A audiência pública realizada na Câmara Municipal de Taboão da Serra nessa quinta-feira (28/9) para discutir o orçamento estadual de 2024 terminou em confusão e pancadaria devido a uma disputa política local. Apoiadores do atual prefeito José Aprígio da Silva (Podemos) e do ex-prefeito Fernando Fernandes (PSDB) iniciaram uma discussão durante a reunião organizada pela Assembleia Legislativa de São Paulo (Alesp), que foi interrompida antes do previsto.
Aprígio e Fernandes estão em lados opostos na corrida pela Prefeitura de Taboão da Serra no próximo ano, e esse foi o pano de fundo da briga. Os dois estavam presentes na sessão desta quinta e, segundo relatos, houve troca de provocações entre os grupos adversários a todo momento.
A briga, que começou dentro do plenário, fez com que a sessão fosse cancelada antes mesmo do fim dos discursos. Durante a reunião, o deputado Gilmaci Santos (Republicanos), que presidia a sessão, pediu que as pessoas ficassem calmas. No entanto, no momento da fala do também deputado Luiz Claudio Marcolino (PT), houve uma briga.

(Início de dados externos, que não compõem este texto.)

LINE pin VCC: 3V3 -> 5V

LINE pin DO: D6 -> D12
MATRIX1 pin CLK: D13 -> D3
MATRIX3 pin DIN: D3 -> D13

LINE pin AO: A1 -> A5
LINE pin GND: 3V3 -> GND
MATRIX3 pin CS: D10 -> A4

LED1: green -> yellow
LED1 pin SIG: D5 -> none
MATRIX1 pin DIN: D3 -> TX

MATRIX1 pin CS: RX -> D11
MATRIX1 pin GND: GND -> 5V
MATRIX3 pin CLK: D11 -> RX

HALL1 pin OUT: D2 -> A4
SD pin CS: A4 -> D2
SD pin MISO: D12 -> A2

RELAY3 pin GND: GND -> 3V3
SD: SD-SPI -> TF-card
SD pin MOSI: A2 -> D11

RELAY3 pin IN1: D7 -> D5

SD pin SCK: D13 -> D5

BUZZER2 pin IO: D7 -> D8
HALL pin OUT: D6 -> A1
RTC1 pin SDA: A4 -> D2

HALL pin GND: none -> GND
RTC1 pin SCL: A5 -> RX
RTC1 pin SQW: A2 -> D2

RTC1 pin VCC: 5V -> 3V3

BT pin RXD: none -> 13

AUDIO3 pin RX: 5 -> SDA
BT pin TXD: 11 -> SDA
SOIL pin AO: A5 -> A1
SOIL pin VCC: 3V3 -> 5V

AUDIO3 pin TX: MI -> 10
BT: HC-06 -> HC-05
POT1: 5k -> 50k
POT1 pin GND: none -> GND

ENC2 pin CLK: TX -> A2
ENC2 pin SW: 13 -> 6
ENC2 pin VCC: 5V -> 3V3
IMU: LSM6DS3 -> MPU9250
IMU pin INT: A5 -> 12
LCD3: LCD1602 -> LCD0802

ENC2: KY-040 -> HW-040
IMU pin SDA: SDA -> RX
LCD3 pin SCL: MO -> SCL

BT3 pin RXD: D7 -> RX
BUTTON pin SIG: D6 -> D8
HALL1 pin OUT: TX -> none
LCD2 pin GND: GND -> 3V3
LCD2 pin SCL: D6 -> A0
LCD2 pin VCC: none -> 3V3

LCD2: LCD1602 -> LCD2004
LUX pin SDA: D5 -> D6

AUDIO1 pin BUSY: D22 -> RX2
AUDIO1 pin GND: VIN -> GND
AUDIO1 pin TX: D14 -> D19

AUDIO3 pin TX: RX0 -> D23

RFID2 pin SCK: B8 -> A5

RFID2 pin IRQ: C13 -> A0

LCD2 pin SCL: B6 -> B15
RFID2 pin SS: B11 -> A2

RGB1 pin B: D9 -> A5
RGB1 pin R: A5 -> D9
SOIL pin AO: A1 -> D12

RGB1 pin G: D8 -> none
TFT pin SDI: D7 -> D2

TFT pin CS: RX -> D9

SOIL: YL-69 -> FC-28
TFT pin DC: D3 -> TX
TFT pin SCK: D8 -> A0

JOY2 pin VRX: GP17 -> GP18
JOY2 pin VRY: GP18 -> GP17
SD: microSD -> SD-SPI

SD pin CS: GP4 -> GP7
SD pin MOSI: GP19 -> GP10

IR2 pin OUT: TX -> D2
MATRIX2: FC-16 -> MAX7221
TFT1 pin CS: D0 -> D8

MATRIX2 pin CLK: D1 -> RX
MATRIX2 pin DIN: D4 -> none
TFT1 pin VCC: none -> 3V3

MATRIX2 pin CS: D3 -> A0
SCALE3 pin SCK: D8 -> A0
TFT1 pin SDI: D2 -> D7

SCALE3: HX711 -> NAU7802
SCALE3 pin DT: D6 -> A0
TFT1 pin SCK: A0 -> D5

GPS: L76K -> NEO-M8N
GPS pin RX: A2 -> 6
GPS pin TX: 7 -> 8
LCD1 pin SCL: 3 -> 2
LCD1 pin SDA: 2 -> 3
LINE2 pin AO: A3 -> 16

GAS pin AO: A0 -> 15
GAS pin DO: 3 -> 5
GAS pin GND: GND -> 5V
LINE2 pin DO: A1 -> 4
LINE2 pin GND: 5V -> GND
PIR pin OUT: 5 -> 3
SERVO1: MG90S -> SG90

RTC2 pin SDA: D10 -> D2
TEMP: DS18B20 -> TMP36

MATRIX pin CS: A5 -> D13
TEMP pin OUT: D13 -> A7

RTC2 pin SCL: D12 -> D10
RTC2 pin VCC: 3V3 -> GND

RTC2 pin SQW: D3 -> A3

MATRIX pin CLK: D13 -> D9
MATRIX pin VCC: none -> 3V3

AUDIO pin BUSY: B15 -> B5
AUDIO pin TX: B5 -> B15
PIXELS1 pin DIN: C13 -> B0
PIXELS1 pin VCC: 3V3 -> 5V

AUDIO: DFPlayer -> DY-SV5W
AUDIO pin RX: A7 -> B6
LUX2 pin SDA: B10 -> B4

Em vídeos divulgados nas redes sociais, é possível ver troca de empurrões e socos. Santos encerrou a audiência pública. Na parte de fora da Casa, a confusão continuou e a guarda municipal teve que intervir.
A sessão faz parte de um conjunto de audiências públicas sobre o orçamento estadual do ano que vem, que estão sendo realizadas pela Comissão de Finanças, Orçamento e Planejamento da Alesp em diversas cidades do Estado de São Paulo. O objetivo dos encontros é ouvir população, prefeitos e vereadores e coletar as principais demandas das regiões, que devem ser contempladas pelo orçamento de R$ 307,7 bilhões previsto para 2024.
Por nota, deputada Analice Fernandes (PSDB), mulher do ex-prefeito, afirmou que foi ofendida por pessoas que estavam na Câmara.
“Infelizmente, parte das pessoas presentes não entenderam o objetivo da audiência pública realizada pela Alesp, que tinha como finalidade discutir as prioridades regionais para o orçamento de 2024”, afirmou.
Marcolino, vice-presidente da Comissão de Finanças e Orçamento da Assembleia, afirmou que a confusão não reflete a importância do principal objetivo das audiências públicas. A Alesp lamentou o ocorrido e condenou a confusão.
“A Casa repudia qualquer forma de violência que atente contra os direitos individuais e coletivos e contra a democracia” afirmou em nota.